A sense of injustice, mixed in with resigned inevitability, swept around the packed Etihad and weighed heavy in the air for a minute or two. Perhaps that once-heard phrase ‘Typical City’, buried for so long, rushed up from nowhere to strangle the cheers of the home fans as they took in just how important that miss could be.

The moment of doubt didn’t last long, however. It soon gave way to boos for the referee at half-time and thunderous noise in the second half as Hart parried away another Ibrahimovic free-kick and City continued to dream.

Playing without Yaya Toure, fit enough for the bench but not for the starting line-up on his return from a knee injury, they enjoyed less possession than their opponents but grew in confidence with Aguero and De Bruyne a constant problem for the PSG defence as the visitors becoming increasingly erratic.

A disallowed goal, correctly called offside, did little to help the Frenchmen’s mood as they struggled to create clear-cut chances from open play and found City’s defensive partnership of Ellaquim Mangala and Nicolas Otamendi surprisingly difficult to crack.

By the time the 70th minute arrived there was a growing perception that City were in fact shading the tie; and then, in quite stunning style, De Bruyne proved the point.

City had enjoyed a long and patient period of possession in and around the PSG box, turning down several opportunities to shoot, when the Belgian suddenly took one, sweetly sweeping home from outside the area. The roof on the Eithad, where once the Champions League was almost a swear word, shook with the sheer force of the noise beneath it; and suddenly City, the club that needed to beat Gillingham in a League One play-off in 2001, had arrived with a bang on the world stage.
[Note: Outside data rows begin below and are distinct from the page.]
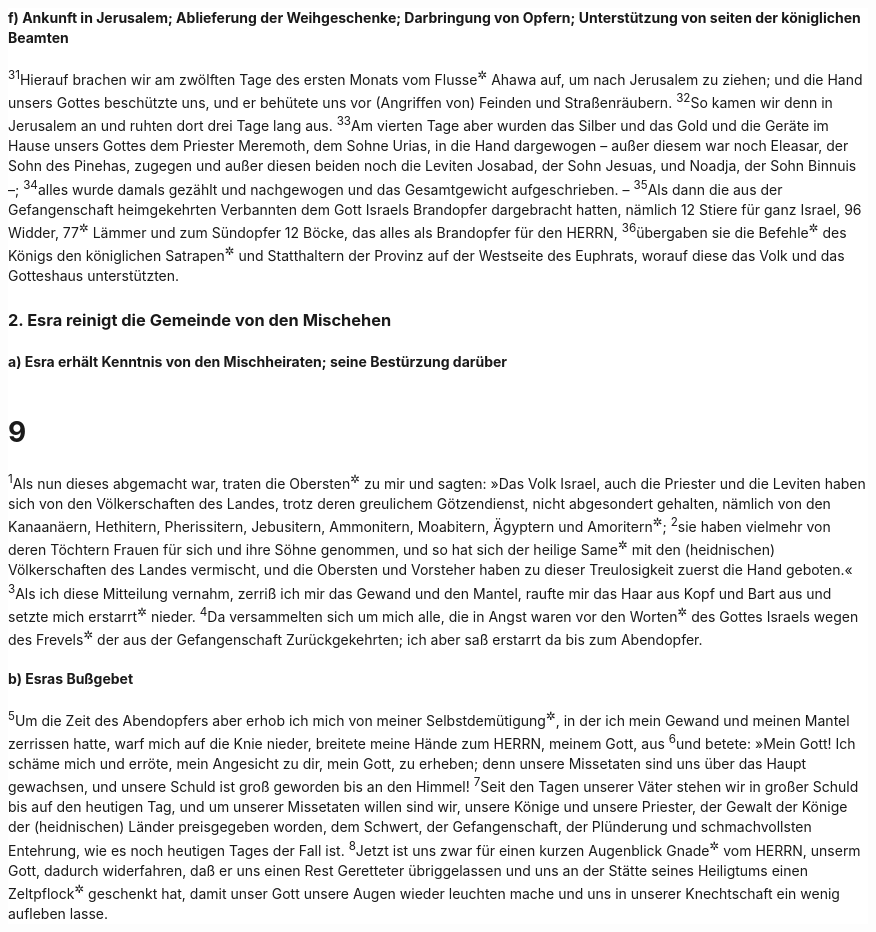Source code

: #### f) Ankunft in Jerusalem; Ablieferung der Weihgeschenke; Darbringung von Opfern; Unterstützung von seiten der königlichen Beamten

<sup>31</sup>Hierauf brachen wir am zwölften Tage des ersten Monats vom Flusse<sup title="oder: Kanal">&#x2732;</sup> Ahawa auf, um nach Jerusalem zu ziehen; und die Hand unsers Gottes beschützte uns, und er behütete uns vor (Angriffen von) Feinden und Straßenräubern.
<sup>32</sup>So kamen wir denn in Jerusalem an und ruhten dort drei Tage lang aus.
<sup>33</sup>Am vierten Tage aber wurden das Silber und das Gold und die Geräte im Hause unsers Gottes dem Priester Meremoth, dem Sohne Urias, in die Hand dargewogen – außer diesem war noch Eleasar, der Sohn des Pinehas, zugegen und außer diesen beiden noch die Leviten Josabad, der Sohn Jesuas, und Noadja, der Sohn Binnuis –;
<sup>34</sup>alles wurde damals gezählt und nachgewogen und das Gesamtgewicht aufgeschrieben. –
<sup>35</sup>Als dann die aus der Gefangenschaft heimgekehrten Verbannten dem Gott Israels Brandopfer dargebracht hatten, nämlich 12 Stiere für ganz Israel, 96 Widder, 77<sup title="oder: 72?">&#x2732;</sup> Lämmer und zum Sündopfer 12 Böcke, das alles als Brandopfer für den HERRN,
<sup>36</sup>übergaben sie die Befehle<sup title="= Geleitbriefe">&#x2732;</sup> des Königs den königlichen Satrapen<sup title="= Landpflegern">&#x2732;</sup> und Statthaltern der Provinz auf der Westseite des Euphrats, worauf diese das Volk und das Gotteshaus unterstützten.

### 2. Esra reinigt die Gemeinde von den Mischehen

#### a) Esra erhält Kenntnis von den Mischheiraten; seine Bestürzung darüber

# 9
<sup>1</sup>Als nun dieses abgemacht war, traten die Obersten<sup title="= Vorsteher">&#x2732;</sup> zu mir und sagten: »Das Volk Israel, auch die Priester und die Leviten haben sich von den Völkerschaften des Landes, trotz deren greulichem Götzendienst, nicht abgesondert gehalten, nämlich von den Kanaanäern, Hethitern, Pherissitern, Jebusitern, Ammonitern, Moabitern, Ägyptern und Amoritern<sup title="oder: Edomitern">&#x2732;</sup>;
<sup>2</sup>sie haben vielmehr von deren Töchtern Frauen für sich und ihre Söhne genommen, und so hat sich der heilige Same<sup title="oder: das heilige Geschlecht">&#x2732;</sup> mit den (heidnischen) Völkerschaften des Landes vermischt, und die Obersten und Vorsteher haben zu dieser Treulosigkeit zuerst die Hand geboten.«
<sup>3</sup>Als ich diese Mitteilung vernahm, zerriß ich mir das Gewand und den Mantel, raufte mir das Haar aus Kopf und Bart aus und setzte mich erstarrt<sup title="= tieferschüttert">&#x2732;</sup> nieder.
<sup>4</sup>Da versammelten sich um mich alle, die in Angst waren vor den Worten<sup title="= Drohungen">&#x2732;</sup> des Gottes Israels wegen des Frevels<sup title="= der Untreue">&#x2732;</sup> der aus der Gefangenschaft Zurückgekehrten; ich aber saß erstarrt da bis zum Abendopfer.

#### b) Esras Bußgebet

<sup>5</sup>Um die Zeit des Abendopfers aber erhob ich mich von meiner Selbstdemütigung<sup title="oder: aus meiner Bußstellung">&#x2732;</sup>, in der ich mein Gewand und meinen Mantel zerrissen hatte, warf mich auf die Knie nieder, breitete meine Hände zum HERRN, meinem Gott, aus
<sup>6</sup>und betete: »Mein Gott! Ich schäme mich und erröte, mein Angesicht zu dir, mein Gott, zu erheben; denn unsere Missetaten sind uns über das Haupt gewachsen, und unsere Schuld ist groß geworden bis an den Himmel!
<sup>7</sup>Seit den Tagen unserer Väter stehen wir in großer Schuld bis auf den heutigen Tag, und um unserer Missetaten willen sind wir, unsere Könige und unsere Priester, der Gewalt der Könige der (heidnischen) Länder preisgegeben worden, dem Schwert, der Gefangenschaft, der Plünderung und schmachvollsten Entehrung, wie es noch heutigen Tages der Fall ist.
<sup>8</sup>Jetzt ist uns zwar für einen kurzen Augenblick Gnade<sup title="oder: Erbarmen">&#x2732;</sup> vom HERRN, unserm Gott, dadurch widerfahren, daß er uns einen Rest Geretteter übriggelassen und uns an der Stätte seines Heiligtums einen Zeltpflock<sup title="= sicheren Wohnsitz">&#x2732;</sup> geschenkt hat, damit unser Gott unsere Augen wieder leuchten mache und uns in unserer Knechtschaft ein wenig aufleben lasse.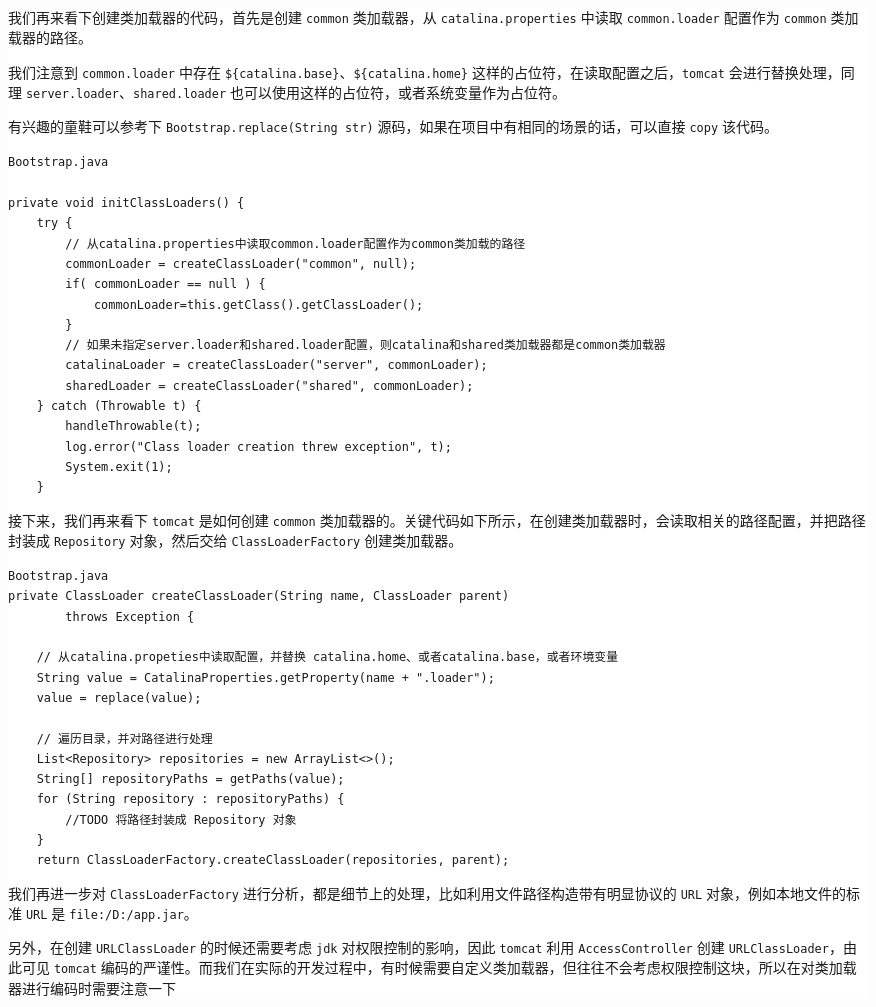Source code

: 我们再来看下创建类加载器的代码，首先是创建 `common` 类加载器，从 `catalina.properties` 中读取 `common.loader` 配置作为 `common` 类加载器的路径。

我们注意到 `common.loader` 中存在 `${catalina.base}`、`${catalina.home}` 这样的占位符，在读取配置之后，`tomcat` 会进行替换处理，同理 `server.loader`、`shared.loader` 也可以使用这样的占位符，或者系统变量作为占位符。

有兴趣的童鞋可以参考下 `Bootstrap.replace(String str)` 源码，如果在项目中有相同的场景的话，可以直接 `copy` 该代码。

```
Bootstrap.java

private void initClassLoaders() {
    try {
        // 从catalina.properties中读取common.loader配置作为common类加载的路径
        commonLoader = createClassLoader("common", null);
        if( commonLoader == null ) {
            commonLoader=this.getClass().getClassLoader();
        }
        // 如果未指定server.loader和shared.loader配置，则catalina和shared类加载器都是common类加载器
        catalinaLoader = createClassLoader("server", commonLoader);
        sharedLoader = createClassLoader("shared", commonLoader);
    } catch (Throwable t) {
        handleThrowable(t);
        log.error("Class loader creation threw exception", t);
        System.exit(1);
    }
```

接下来，我们再来看下 `tomcat` 是如何创建 `common` 类加载器的。关键代码如下所示，在创建类加载器时，会读取相关的路径配置，并把路径封装成 `Repository` 对象，然后交给 `ClassLoaderFactory` 创建类加载器。

```
Bootstrap.java
private ClassLoader createClassLoader(String name, ClassLoader parent)
        throws Exception {

    // 从catalina.propeties中读取配置，并替换 catalina.home、或者catalina.base，或者环境变量
    String value = CatalinaProperties.getProperty(name + ".loader");
    value = replace(value);

    // 遍历目录，并对路径进行处理
    List<Repository> repositories = new ArrayList<>();
    String[] repositoryPaths = getPaths(value);
    for (String repository : repositoryPaths) {
        //TODO 将路径封装成 Repository 对象
    }
    return ClassLoaderFactory.createClassLoader(repositories, parent);
```

我们再进一步对 `ClassLoaderFactory` 进行分析，都是细节上的处理，比如利用文件路径构造带有明显协议的 `URL` 对象，例如本地文件的标准 `URL` 是 `file:/D:/app.jar`。

另外，在创建 `URLClassLoader` 的时候还需要考虑 `jdk` 对权限控制的影响，因此 `tomcat` 利用 `AccessController` 创建 `URLClassLoader`，由此可见 `tomcat` 编码的严谨性。而我们在实际的开发过程中，有时候需要自定义类加载器，但往往不会考虑权限控制这块，所以在对类加载器进行编码时需要注意一下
Where they go now will be fascinating to watch. But with the blue genie finally out of the bottle, it really could be anywhere, and if City fans needed re-assuring that things really are changing then another disallowed goal — again for offside — and a fine save by Hart from Edison Cavani persuaded them that the European jinx is over.

“They are a good team, not a particularly spectacular team, but they are efficient and they get the job done,” said PSG boss Laurent Blanc afterwards.

And City aren’t planning to stop here. “It was an amazing night for us,” said Hart. “We have worked hard in this competition. We struggled to start with but we have started to compete. Now we can take the next step.”

The Sky Blue love affair with the Champions League has finally begun — and it could be a long one.

Manchester City:

Hart, Sagna, Otamendi, Mangala, Clichy, Fernando, Fernandinho, Navas, De Bruyne (Toure 84) Silva (Delph 87), Aguero (Iheanacho 90).

Not Used:

Caballero, Zabaleta, Kolarov, Bony.


Trapp, Thiago Silva, Marquinhos, Thiago Motta, Cavani, Ibrahimovic, Di Maria, Maxwell, Aurier (Pastore 61), Van der Wiel, Rabiot.

Not Used:

Sirigu, Kimpembe, Stambouli, Kurzawa, Ongenda.